[Source data Boundary: Start]

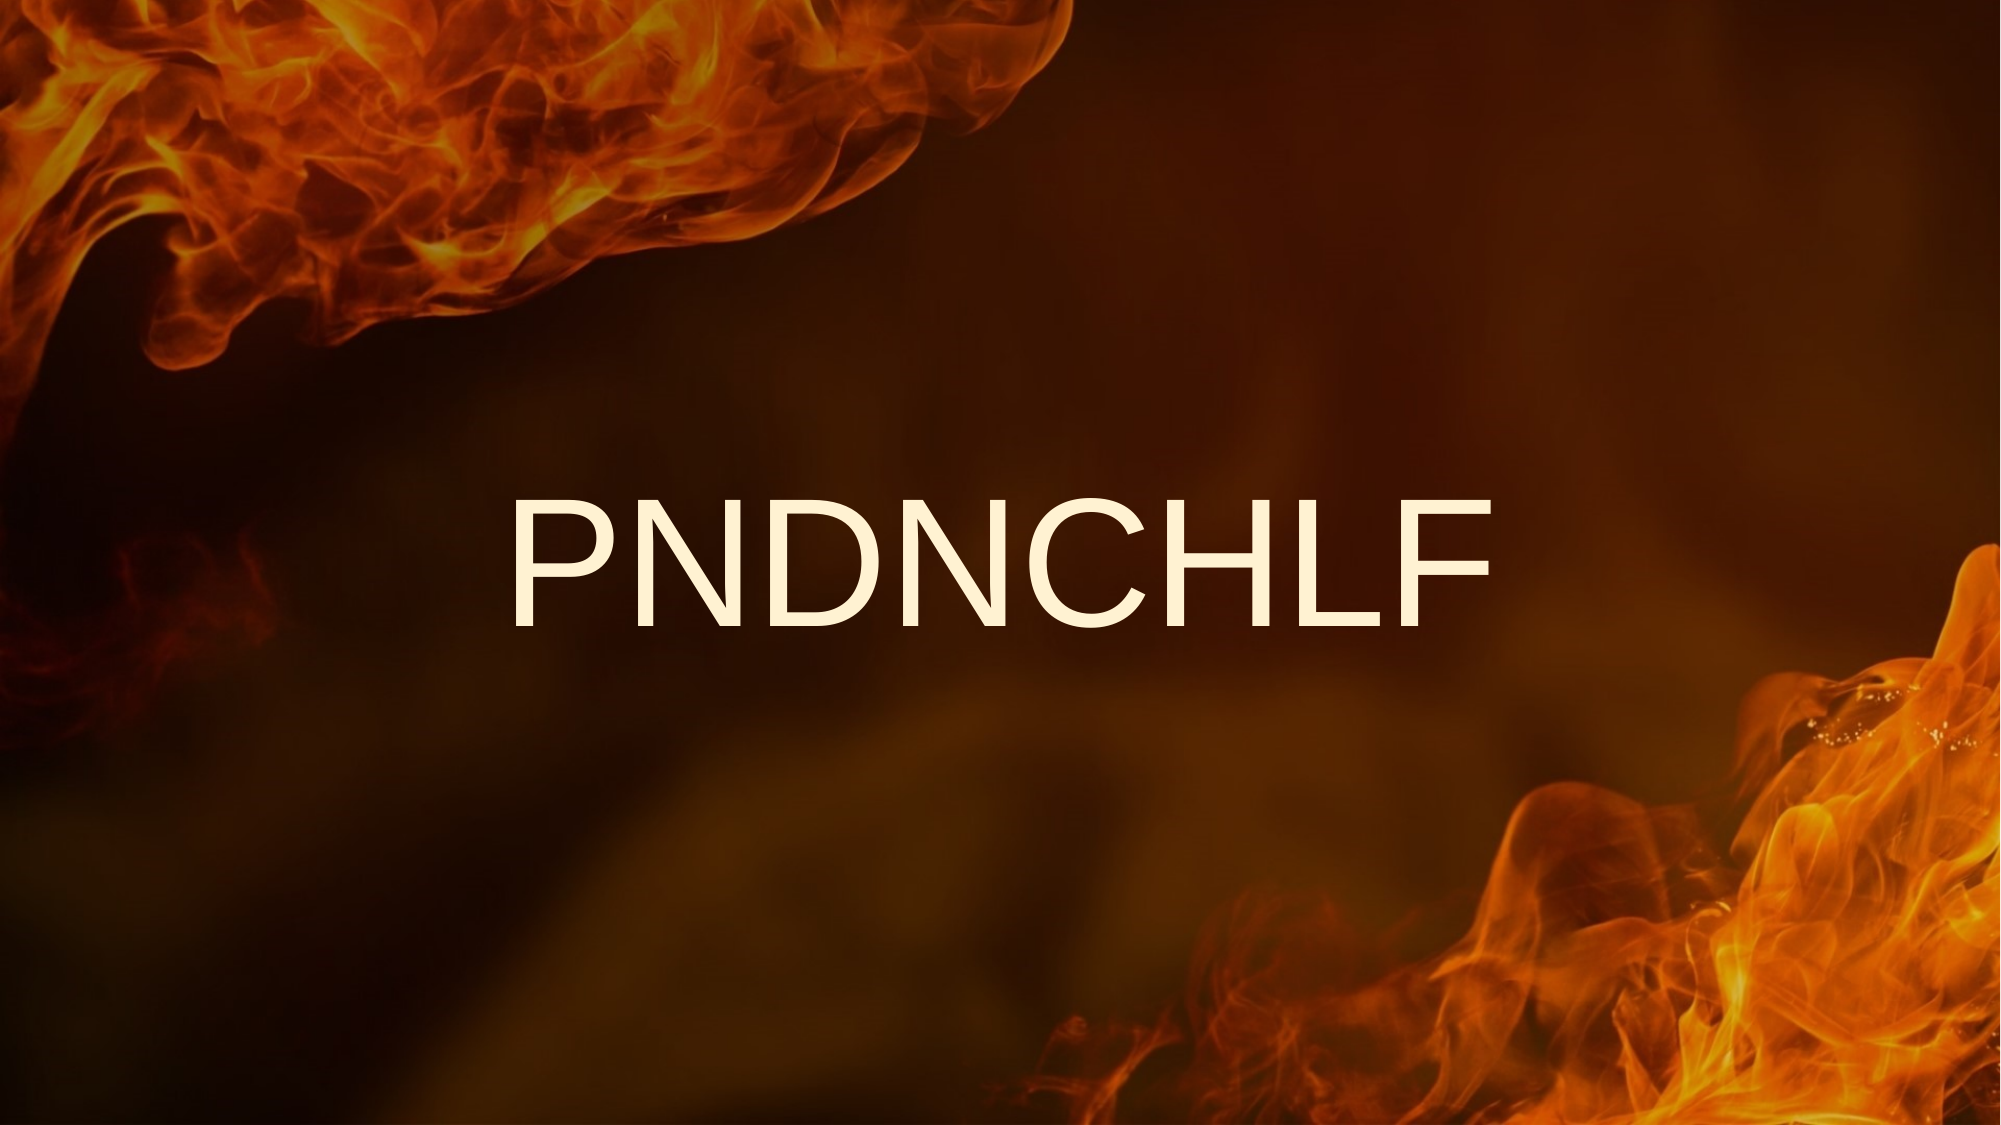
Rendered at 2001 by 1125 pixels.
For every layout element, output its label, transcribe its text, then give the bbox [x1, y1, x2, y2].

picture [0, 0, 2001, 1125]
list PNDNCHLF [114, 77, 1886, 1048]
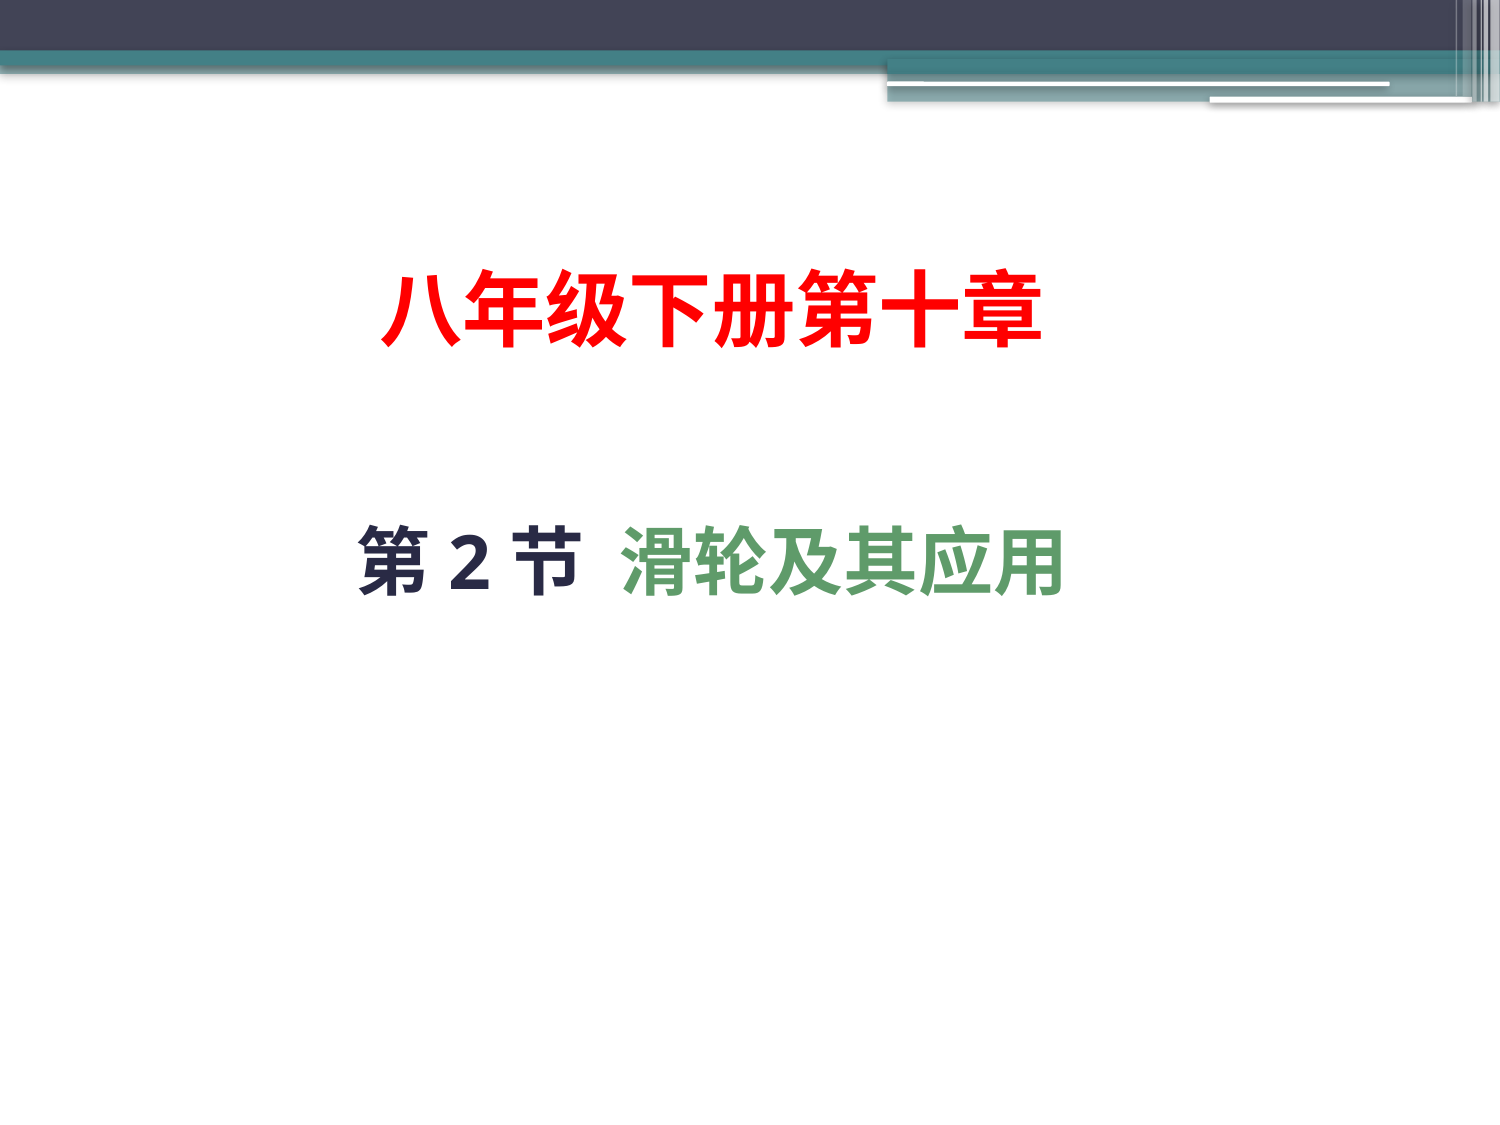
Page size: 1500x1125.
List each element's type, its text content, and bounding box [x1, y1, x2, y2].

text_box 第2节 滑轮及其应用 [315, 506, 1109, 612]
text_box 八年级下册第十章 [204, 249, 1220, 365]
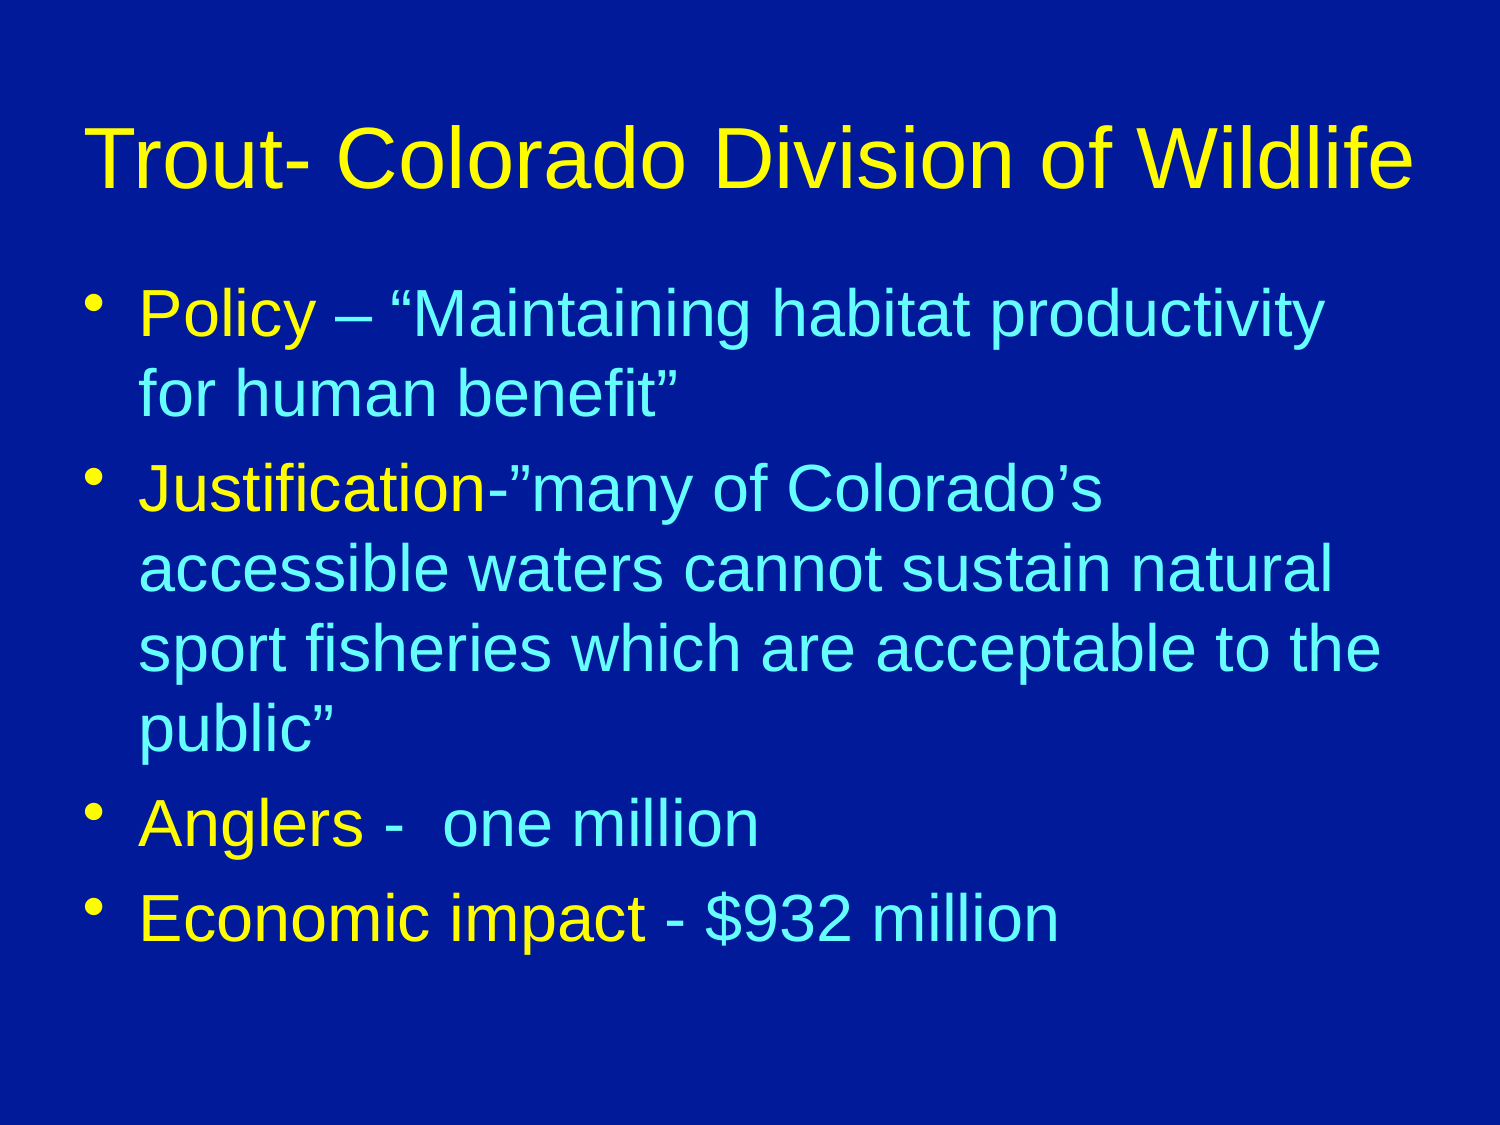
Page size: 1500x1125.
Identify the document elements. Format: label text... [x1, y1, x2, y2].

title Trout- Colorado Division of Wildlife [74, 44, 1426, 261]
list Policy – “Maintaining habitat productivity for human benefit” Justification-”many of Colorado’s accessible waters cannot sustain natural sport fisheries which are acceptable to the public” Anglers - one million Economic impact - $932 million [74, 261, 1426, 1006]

[Source data Boundary: End]

Job item: Give back the listing unchanged. Strip out the pictures.

Answer below:
Rendered at 2001 by 1125 pixels.
For every layout element, output its label, transcribe its text, then give the bbox [x1, y1, x2, y2].

picture [0, 0, 2001, 1125]
list PNDNCHLF [114, 77, 1886, 1048]
Page size: 1500x1125.
List each element's type, its text content, and bounding box [x1, y1, x2, y2].

text_box 第2节 滑轮及其应用 [315, 506, 1109, 612]
text_box 八年级下册第十章 [204, 249, 1220, 365]
Page size: 1500x1125.
Identify the document elements. Format: label text... [x1, y1, x2, y2].

title Trout- Colorado Division of Wildlife [74, 44, 1426, 261]
list Policy – “Maintaining habitat productivity for human benefit” Justification-”many of Colorado’s accessible waters cannot sustain natural sport fisheries which are acceptable to the public” Anglers - one million Economic impact - $932 million [74, 261, 1426, 1006]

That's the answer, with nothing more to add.